İsrail’in Donald Trump ile yakın ilişkilerine dikkat çeken Erel, İsrail ve ABD’nin sıradaki hedefinin İran olduğunu ifade etti:

“Amerika’nın Büyük Ortadoğu Projesi denilen projesi çok eskiye dayanıyor. 1980’lerde Oded Yinon planı olarak geçiyordu. Aslında daha da eskiye uzanıyor. Ortadoğu’nun tekrar dizayn edilmesi üzerindeki planlar 1950’lerden beri istikrarlı şekilde yürütülüyor. 1958’de bile Suriye’de CIA-Menderes ortaklığında darbe girişimi vardı. Meşhur Clark’ın bahsettiği 7 ülkenin sonuncusu İran’dı. Suriye dahil olmak üzere bu 7 ülkede rejimler değişti, iç savaşlar yaşandı. Bu süreç niye hızlandı peki?
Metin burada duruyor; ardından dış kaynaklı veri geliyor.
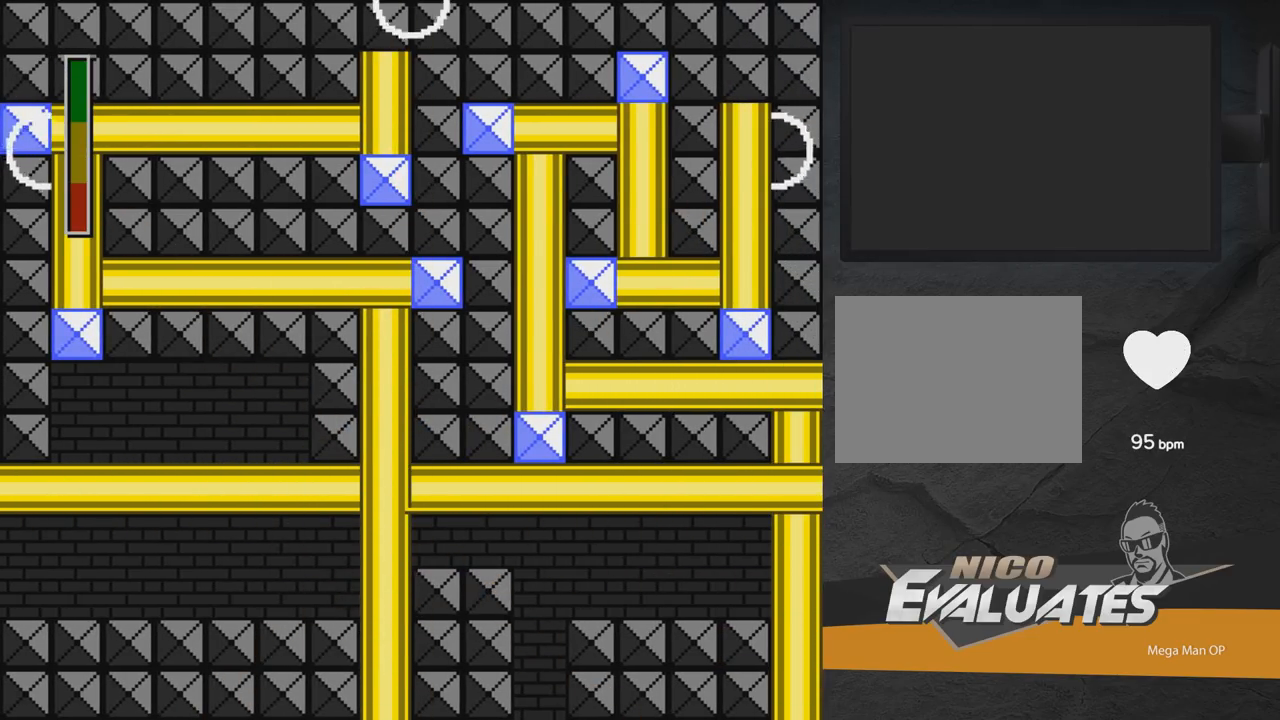
{"buttons": [], "right_stick": "center", "events": []}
Ukrayna’da Zelenskiy, İsrail’de Netanyahu eğer savaş biterse iktidardan düşeceklerini biliyor. Netanyahu 20 senedir İsrail yönetiminde olan bir isim. Babası da Ukrayna Nazileri’nden birinin yardımcısıydı. Daha sonra Mussolini’ye sığındı o Nazi. Biz siyonizmden bahsediyoruz ama işin içine Nazizm de karışıyor. Gözü kanlı bir tipleme.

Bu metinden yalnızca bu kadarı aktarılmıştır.